## Complete the following
- a) In the conversation, where do over half of Amazon's profits come from right now?
- b) Copy the part of the conversation starting at "Roger Dooley: You" and ending at "convenient for customers.", word for word.

## Article
So the importance of those two types of strategies is that most people think of innovation or think of the glamorous part of creating or invention is product, product, product. But in the business world you need both. And if you can do both, you become immensely powerful. And that’s a pretty rare skill.
Roger Dooley: You know Safi, I think you could probably argue that both Amazon and Uber are really processed innovations. I mean, Amazon didn’t invent e-commerce or mail order certainly, that comes back a long time, but they sure brought a different customer experience to it. And really Uber, although there was technical innovation involved in what Uber did to some degree, they simply provided a more convenient taxi service. They changed that customer experience in ways that made it a lot more convenient for customers.
Safi Bahcall: In many of the great business successes took stuff that already existed and just thought of a new use. So it’s really a new strategy. So Uber took smart phones and GPS and came up with kind of a new use for it. Amazon, people think of it as a retailer, but the majority of his profits, pretty soon probably close to two thirds of his profits, right now over half of his profits come from Amazon web services. Nothing that you or I or any retailer sees, not from selling diapers online. It comes from this weird strategy of, “Hey, we figured out some stuff in the cloud and we put our stuff in the cloud and we have this technology to do it. Maybe, maybe we could do that for companies. Maybe we could be their back office provider. Maybe we could all that hassle of owning computers, and servers and having a big IT department. Maybe we could just host their stuff for them.”

## Supplied entries
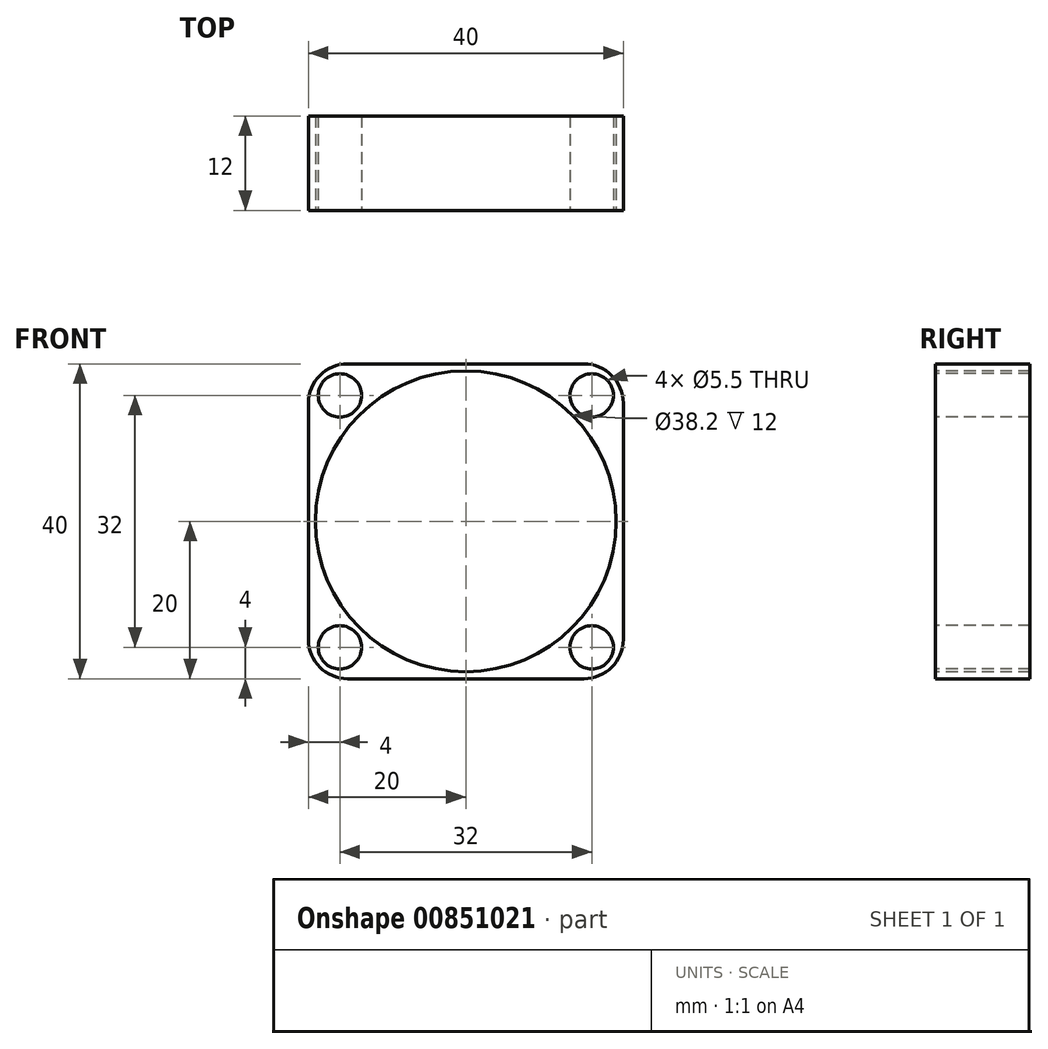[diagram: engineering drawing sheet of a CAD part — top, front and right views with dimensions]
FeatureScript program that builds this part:
annotation { "Feature Type Name" : "Feature", "Feature Type Description" : "" }
export const myFeature = defineFeature(function(context is Context, id is Id, definition is map)
    precondition{}
    {
        {
            var Q0;
            Q0=qCreatedBy(makeId("Front.planeOp"),FACE);
            var sketch = newSketch(context, id + "F0", { "sketchPlane" : qUnion([Q0])});
            skPoint(sketch, "E0.middle", {"position": v(0, 0) * mm});
            skLineSegment(sketch, "E1.bottom", {"start": v(-15, 20) * mm, "end": v(15, 20) * mm});
            skLineSegment(sketch, "E1.top", {"start": v(-15, -20) * mm, "end": v(15, -20) * mm});
            skLineSegment(sketch, "E1.left", {"start": v(-20, 15) * mm, "end": v(-20, -15) * mm});
            skLineSegment(sketch, "E1.right", {"start": v(20, 15) * mm, "end": v(20, -15) * mm});
            skCircle(sketch, "E2", {"center": v(0, 0) * mm, "radius": 19.1 * mm});
            skCircle(sketch, "E3", {"center": v(-16, -16) * mm, "radius": 2.75 * mm});
            skLineSegment(sketch, "E4", {"start": v(0, 0) * mm, "end": v(0, -20) * mm, "construction": true});
            skLineSegment(sketch, "E5", {"start": v(0, 0) * mm, "end": v(-20, 0) * mm, "construction": true});
            skCircle(sketch, "E6.MirrorC", {"center": v(16, -16) * mm, "radius": 2.75 * mm});
            skCircle(sketch, "E7.MirrorC", {"center": v(-16, 16) * mm, "radius": 2.75 * mm});
            skCircle(sketch, "E8.MirrorC", {"center": v(16, 16) * mm, "radius": 2.75 * mm});
            skPoint(sketch, "E9.visualSharp", {"position": v(-20, 20) * mm});
            skArc(sketch, "E9.filletArc", {"start": v(-15, 20) * mm, "mid": v(-18.54, 18.54) * mm, "end": v(-20, 15) * mm});
            skPoint(sketch, "E10.visualSharp", {"position": v(20, 20) * mm});
            skArc(sketch, "E10.filletArc", {"start": v(20, 15) * mm, "mid": v(18.54, 18.54) * mm, "end": v(15, 20) * mm});
            skPoint(sketch, "E11.visualSharp", {"position": v(20, -20) * mm});
            skArc(sketch, "E11.filletArc", {"start": v(15, -20) * mm, "mid": v(18.54, -18.54) * mm, "end": v(20, -15) * mm});
            skPoint(sketch, "E12.visualSharp", {"position": v(-20, -20) * mm});
            skArc(sketch, "E12.filletArc", {"start": v(-20, -15) * mm, "mid": v(-18.54, -18.54) * mm, "end": v(-15, -20) * mm});
            skSolve(sketch);
        }
        {
            var Q0;
            Q0=makeQuery(id+"F0.imprint","IMPRINT",FACE,{"disambiguationData":[TD([[makeQuery(id+"F0.imprint","IMPRINT",EDGE,{"derivedFrom":sQuery(id+"F0.wireOp",EDGE,"E1.bottom")}),-1.0]])]});
            extrude(context, id + "F1", {"entities" : qUnion([Q0]), "oppositeDirection" : true, "depth" : 12 * mm, "offsetDistance" : 25 * mm});
        }
    });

## Solutions to each task
- a) Amazon Web Services.

- b)
Roger Dooley: You know Safi, I think you could probably argue that both Amazon and Uber are really processed innovations. I mean, Amazon didn’t invent e-commerce or mail order certainly, that comes back a long time, but they sure brought a different customer experience to it. And really Uber, although there was technical innovation involved in what Uber did to some degree, they simply provided a more convenient taxi service. They changed that customer experience in ways that made it a lot more convenient for customers.